## WORK ORDER 1
Answer these questions about the roller coaster story, one answer per line:
(a) Who left town for the daddy-daughter getaway?
(b) What is the name of the ride that took away the narrator's courage?
(c) At what speed were riders jerked along the tracks?
## WORK ORDER 2
Copy the roller coaster story word for word from "I could hardly" to "I had summoned.".

I could hardly wait for the morning my husband and daughter left town for a daddy-daughter getaway. I secretly planned a trip to Six Flags with our two younger sons. It was a hero gift for my thrill-seeking boys; no doubt, they would consider me a rock star. I wasn’t going to be one of those fraidy-cat mamas, either. I’d ride every ride with them and re-live my own youth, where debilitating fear meant nothing compared to peer pressure.
My bravado lasted all of one ride. In one mighty gust, the Georgia Cyclone blew away every smidgen of courage I had summoned.
Strapped in my seat with the boys safely in front of me, I clenched my eyes shut and started pleading with God before we ever left the station. I have an irrational fear of heights, so prayer is vital. It calms me enough to stave off cardiac arrest.
In this case, however, height wasn’t the problem. I had forgotten the iconic wooden roller coaster would feel like someone beating you with broomsticks and baseball bats. If I lived through it, I was unsure I could ever walk again. Jerked along those tracks at 50mph and dropped five-and-a-half stories at a time, I actually worried who would drive Thomas and Stephen home if their mother became an instant paraplegic.

## PROVIDED RECORDS
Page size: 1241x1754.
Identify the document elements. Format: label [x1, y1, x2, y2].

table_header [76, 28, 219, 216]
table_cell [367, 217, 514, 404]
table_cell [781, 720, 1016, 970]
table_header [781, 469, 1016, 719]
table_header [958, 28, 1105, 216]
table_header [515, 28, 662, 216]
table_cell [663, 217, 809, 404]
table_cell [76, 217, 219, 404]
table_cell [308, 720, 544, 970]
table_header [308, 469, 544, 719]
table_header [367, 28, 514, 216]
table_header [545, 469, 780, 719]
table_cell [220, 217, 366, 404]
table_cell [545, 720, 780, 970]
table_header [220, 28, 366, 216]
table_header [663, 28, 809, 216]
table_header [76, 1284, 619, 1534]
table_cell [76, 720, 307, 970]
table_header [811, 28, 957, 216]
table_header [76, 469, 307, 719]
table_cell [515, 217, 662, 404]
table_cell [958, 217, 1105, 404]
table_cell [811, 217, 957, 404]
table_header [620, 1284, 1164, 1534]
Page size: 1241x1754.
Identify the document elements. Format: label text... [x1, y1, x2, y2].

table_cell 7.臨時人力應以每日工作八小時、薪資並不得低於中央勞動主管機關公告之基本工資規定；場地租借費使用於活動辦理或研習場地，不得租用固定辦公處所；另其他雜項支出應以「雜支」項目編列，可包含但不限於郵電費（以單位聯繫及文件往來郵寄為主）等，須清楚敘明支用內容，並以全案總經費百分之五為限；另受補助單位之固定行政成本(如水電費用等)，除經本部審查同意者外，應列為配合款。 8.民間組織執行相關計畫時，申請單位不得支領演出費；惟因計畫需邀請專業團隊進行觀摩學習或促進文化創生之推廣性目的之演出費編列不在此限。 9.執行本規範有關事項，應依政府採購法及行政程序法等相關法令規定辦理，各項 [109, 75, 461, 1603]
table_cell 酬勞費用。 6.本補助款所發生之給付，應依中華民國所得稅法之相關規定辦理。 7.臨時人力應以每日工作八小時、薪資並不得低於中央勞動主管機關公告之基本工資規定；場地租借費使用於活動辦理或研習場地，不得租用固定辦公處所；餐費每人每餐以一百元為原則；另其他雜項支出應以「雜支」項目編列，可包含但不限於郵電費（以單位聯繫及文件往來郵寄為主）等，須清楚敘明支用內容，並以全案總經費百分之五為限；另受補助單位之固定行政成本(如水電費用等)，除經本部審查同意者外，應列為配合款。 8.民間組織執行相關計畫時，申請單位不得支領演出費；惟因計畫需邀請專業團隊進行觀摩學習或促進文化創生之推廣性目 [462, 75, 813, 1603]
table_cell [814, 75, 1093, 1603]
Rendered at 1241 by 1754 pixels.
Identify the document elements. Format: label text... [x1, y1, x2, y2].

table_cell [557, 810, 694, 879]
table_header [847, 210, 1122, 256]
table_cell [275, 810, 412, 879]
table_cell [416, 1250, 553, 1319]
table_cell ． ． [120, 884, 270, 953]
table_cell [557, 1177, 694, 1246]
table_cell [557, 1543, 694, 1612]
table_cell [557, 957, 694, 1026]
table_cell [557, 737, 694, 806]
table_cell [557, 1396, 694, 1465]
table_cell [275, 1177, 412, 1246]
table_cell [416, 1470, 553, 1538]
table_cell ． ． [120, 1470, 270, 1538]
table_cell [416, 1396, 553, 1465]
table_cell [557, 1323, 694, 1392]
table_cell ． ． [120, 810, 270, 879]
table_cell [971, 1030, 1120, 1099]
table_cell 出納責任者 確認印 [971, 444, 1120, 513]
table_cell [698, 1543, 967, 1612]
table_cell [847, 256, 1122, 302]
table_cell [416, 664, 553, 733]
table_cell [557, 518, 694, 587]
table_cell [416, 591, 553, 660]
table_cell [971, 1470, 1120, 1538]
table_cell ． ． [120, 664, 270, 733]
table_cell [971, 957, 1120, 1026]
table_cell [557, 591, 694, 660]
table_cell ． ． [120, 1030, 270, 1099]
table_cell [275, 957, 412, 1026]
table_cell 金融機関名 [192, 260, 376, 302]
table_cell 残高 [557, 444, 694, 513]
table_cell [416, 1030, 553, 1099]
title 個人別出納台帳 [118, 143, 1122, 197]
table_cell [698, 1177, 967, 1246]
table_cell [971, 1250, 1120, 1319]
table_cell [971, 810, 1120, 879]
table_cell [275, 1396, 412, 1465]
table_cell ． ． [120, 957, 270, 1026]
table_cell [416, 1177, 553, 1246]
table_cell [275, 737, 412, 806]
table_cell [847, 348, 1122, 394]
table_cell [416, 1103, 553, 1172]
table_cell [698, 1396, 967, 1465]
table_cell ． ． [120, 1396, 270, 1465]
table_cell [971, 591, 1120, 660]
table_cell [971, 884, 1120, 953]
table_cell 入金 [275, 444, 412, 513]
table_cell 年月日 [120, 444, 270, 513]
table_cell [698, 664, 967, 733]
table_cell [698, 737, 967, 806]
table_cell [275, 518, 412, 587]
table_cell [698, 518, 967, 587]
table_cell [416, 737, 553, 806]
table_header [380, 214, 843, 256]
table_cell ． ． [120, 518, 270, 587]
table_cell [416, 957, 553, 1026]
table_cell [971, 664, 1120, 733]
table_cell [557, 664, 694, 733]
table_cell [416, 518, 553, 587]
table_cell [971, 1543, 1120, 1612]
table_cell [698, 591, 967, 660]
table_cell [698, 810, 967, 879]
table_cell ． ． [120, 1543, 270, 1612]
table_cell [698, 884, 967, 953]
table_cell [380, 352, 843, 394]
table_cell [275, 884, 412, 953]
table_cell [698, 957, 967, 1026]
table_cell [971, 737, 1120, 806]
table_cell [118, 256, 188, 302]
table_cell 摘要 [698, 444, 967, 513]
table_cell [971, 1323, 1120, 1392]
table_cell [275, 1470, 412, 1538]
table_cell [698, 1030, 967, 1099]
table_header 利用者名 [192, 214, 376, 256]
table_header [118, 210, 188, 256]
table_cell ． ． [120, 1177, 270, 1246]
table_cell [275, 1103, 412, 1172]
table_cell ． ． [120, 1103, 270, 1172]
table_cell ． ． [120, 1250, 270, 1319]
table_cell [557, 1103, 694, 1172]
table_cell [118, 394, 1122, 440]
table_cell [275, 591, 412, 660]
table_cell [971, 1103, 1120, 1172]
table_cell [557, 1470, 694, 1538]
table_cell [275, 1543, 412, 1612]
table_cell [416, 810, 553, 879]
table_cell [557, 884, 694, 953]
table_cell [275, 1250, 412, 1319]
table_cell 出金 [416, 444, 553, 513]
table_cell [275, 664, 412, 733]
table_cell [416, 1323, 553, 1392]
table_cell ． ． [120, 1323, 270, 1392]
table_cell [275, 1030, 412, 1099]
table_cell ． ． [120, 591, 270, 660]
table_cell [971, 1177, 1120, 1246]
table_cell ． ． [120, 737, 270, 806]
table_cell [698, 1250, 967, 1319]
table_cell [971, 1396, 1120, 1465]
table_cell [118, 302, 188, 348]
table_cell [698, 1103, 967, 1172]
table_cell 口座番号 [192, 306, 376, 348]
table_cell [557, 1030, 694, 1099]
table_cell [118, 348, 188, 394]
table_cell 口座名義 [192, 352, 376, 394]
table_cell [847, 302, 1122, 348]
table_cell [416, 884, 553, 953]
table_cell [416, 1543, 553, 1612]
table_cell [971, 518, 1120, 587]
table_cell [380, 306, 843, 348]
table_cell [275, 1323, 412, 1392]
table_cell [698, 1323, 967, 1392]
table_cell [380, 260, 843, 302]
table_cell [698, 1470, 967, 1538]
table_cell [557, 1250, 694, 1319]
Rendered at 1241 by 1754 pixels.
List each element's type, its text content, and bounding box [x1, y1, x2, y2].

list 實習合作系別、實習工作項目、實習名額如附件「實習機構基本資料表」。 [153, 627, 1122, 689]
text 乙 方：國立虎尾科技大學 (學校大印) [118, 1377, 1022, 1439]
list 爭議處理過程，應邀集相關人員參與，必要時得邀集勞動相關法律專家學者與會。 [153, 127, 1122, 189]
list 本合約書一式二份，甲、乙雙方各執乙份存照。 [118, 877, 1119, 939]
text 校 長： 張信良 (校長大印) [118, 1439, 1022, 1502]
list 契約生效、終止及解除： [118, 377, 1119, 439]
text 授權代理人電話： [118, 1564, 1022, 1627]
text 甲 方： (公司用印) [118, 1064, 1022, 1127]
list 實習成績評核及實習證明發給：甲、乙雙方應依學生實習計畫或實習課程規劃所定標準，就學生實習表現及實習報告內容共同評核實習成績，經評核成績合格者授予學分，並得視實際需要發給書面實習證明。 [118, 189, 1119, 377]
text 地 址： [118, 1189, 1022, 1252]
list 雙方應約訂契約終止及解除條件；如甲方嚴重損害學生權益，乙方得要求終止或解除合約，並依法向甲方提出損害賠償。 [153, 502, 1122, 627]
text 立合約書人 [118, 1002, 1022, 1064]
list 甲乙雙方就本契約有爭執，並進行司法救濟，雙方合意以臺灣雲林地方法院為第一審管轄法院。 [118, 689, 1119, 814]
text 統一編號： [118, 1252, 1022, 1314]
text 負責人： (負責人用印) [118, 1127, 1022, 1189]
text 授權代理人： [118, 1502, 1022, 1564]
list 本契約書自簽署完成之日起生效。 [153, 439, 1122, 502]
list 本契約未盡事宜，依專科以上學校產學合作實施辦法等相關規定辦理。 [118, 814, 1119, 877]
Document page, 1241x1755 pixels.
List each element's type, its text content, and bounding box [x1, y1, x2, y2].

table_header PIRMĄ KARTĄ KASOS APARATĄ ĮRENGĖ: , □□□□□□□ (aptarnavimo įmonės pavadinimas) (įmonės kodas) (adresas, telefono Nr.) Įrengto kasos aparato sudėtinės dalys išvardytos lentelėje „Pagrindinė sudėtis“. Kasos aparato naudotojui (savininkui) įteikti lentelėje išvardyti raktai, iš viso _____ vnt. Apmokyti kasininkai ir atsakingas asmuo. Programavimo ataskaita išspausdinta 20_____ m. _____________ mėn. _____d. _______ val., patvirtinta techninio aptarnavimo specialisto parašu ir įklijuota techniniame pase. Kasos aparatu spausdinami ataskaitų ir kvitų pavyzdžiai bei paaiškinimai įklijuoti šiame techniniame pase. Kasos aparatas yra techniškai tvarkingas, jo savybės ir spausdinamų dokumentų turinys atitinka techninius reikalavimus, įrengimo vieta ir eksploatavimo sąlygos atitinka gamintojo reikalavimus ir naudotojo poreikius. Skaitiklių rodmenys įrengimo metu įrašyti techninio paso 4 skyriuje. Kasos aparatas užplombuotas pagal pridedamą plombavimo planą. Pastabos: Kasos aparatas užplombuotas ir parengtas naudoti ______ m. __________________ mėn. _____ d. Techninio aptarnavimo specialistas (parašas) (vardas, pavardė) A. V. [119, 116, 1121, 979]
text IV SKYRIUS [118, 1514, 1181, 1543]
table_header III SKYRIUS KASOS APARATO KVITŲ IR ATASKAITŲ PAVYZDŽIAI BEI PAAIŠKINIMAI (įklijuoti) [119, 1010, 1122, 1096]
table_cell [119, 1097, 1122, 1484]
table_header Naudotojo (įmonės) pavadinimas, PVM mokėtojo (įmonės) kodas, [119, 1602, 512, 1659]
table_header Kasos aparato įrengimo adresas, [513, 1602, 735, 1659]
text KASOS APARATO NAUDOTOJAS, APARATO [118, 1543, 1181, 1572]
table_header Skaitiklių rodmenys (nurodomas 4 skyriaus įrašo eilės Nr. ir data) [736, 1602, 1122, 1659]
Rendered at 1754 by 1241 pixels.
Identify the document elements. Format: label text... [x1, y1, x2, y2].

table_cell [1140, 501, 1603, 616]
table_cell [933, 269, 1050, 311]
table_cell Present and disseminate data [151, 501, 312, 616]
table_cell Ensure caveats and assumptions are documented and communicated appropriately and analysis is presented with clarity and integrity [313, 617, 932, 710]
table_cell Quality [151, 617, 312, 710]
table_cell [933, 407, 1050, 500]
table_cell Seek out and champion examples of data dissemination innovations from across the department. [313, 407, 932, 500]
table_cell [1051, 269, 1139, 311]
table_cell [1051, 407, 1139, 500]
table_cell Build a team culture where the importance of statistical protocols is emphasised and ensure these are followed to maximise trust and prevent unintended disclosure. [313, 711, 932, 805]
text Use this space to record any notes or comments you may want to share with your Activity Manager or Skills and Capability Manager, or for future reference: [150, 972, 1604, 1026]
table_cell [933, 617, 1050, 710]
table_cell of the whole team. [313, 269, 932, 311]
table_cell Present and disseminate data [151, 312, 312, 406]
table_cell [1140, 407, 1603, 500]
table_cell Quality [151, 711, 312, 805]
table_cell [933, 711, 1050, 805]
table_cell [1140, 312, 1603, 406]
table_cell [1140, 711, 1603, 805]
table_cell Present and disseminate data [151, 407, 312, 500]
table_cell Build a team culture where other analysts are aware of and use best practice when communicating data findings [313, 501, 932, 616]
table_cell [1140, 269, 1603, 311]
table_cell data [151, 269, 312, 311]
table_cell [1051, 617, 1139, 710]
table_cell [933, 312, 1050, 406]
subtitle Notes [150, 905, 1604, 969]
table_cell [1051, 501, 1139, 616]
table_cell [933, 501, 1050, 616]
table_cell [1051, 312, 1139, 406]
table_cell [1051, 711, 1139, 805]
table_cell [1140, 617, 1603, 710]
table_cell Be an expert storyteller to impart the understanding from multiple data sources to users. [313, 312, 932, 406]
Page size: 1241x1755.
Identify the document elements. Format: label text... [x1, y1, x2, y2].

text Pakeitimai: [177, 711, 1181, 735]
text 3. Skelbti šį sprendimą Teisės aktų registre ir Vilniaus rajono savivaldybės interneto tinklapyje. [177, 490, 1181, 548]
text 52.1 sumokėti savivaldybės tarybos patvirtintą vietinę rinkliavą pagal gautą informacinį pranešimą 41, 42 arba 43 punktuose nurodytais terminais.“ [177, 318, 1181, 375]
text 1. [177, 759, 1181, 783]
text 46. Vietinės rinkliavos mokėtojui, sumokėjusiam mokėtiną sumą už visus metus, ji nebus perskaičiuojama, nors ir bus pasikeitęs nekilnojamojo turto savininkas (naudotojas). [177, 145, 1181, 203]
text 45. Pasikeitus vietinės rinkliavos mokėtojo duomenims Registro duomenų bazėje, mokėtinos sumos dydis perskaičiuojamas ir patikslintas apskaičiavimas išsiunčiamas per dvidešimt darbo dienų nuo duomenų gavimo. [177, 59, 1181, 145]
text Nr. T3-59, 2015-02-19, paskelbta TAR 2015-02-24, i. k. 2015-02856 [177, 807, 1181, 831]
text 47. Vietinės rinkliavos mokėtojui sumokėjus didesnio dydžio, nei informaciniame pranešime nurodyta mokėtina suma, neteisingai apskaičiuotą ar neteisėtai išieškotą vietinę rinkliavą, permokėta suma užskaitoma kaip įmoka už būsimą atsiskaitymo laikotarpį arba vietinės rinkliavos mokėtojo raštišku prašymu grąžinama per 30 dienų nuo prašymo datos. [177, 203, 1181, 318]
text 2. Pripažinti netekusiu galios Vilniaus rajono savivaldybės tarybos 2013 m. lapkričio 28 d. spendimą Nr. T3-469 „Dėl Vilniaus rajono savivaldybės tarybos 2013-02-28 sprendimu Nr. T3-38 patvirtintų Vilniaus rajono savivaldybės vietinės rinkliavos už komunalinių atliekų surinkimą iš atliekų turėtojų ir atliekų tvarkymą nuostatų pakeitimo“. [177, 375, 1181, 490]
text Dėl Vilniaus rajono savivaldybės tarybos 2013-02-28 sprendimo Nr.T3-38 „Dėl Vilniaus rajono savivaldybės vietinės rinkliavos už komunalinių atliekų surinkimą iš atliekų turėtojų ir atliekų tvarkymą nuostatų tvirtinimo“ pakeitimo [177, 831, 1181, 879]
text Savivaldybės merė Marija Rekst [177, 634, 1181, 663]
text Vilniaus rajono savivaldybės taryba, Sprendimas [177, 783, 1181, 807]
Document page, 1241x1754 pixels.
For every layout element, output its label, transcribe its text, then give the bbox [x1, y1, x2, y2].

## WRITTEN RESPONSE 1
(a) The narrator's husband and daughter
(b) The Georgia Cyclone
(c) 50mph

## WRITTEN RESPONSE 2
I could hardly wait for the morning my husband and daughter left town for a daddy-daughter getaway. I secretly planned a trip to Six Flags with our two younger sons. It was a hero gift for my thrill-seeking boys; no doubt, they would consider me a rock star. I wasn’t going to be one of those fraidy-cat mamas, either. I’d ride every ride with them and re-live my own youth, where debilitating fear meant nothing compared to peer pressure.
My bravado lasted all of one ride. In one mighty gust, the Georgia Cyclone blew away every smidgen of courage I had summoned.